▶ Do this
Print every line of the items below word for word, but leave out the pictures.

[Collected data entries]
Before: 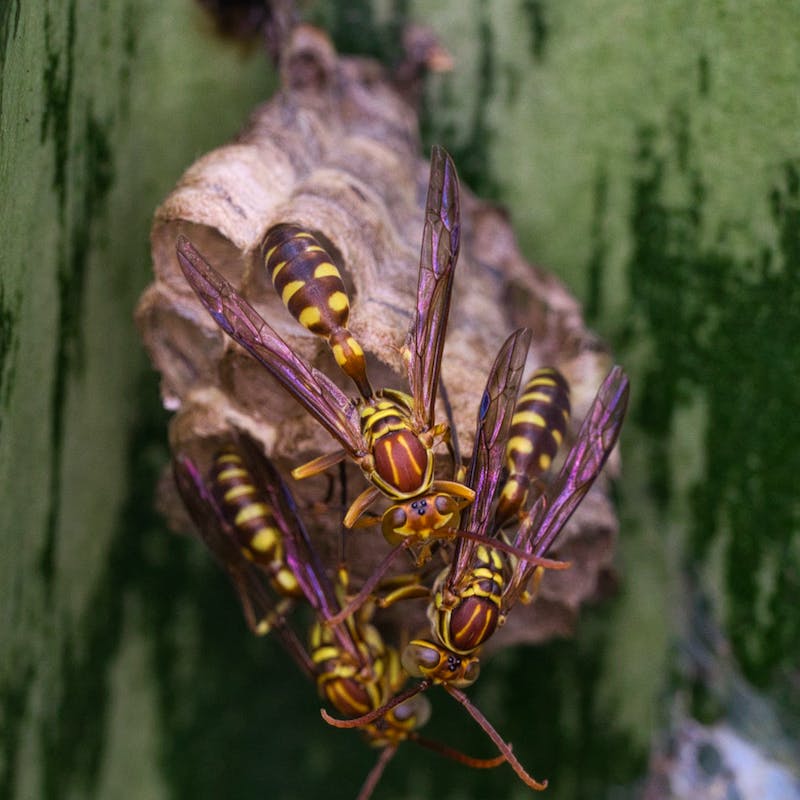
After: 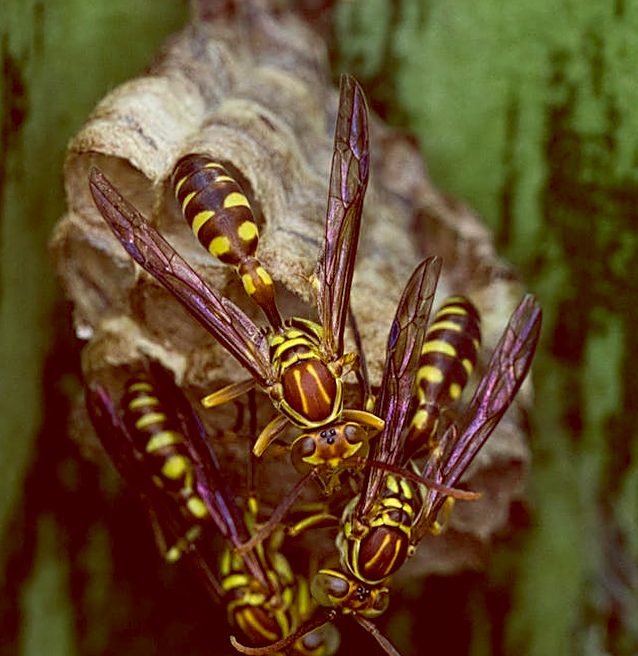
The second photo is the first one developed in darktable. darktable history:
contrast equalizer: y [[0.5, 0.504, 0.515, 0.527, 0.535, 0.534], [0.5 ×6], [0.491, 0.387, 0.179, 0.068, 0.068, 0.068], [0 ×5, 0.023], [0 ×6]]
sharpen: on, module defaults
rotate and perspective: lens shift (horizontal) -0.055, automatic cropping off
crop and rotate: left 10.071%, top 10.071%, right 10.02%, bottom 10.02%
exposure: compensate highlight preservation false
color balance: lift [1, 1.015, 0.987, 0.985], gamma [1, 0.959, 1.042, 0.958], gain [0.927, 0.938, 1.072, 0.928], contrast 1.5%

▶ Result of this exercise
Before: 
After: 
The second photo is the first one developed in darktable. darktable history:
contrast equalizer: y [[0.5, 0.504, 0.515, 0.527, 0.535, 0.534], [0.5 ×6], [0.491, 0.387, 0.179, 0.068, 0.068, 0.068], [0 ×5, 0.023], [0 ×6]]
sharpen: on, module defaults
rotate and perspective: lens shift (horizontal) -0.055, automatic cropping off
crop and rotate: left 10.071%, top 10.071%, right 10.02%, bottom 10.02%
exposure: compensate highlight preservation false
color balance: lift [1, 1.015, 0.987, 0.985], gamma [1, 0.959, 1.042, 0.958], gain [0.927, 0.938, 1.072, 0.928], contrast 1.5%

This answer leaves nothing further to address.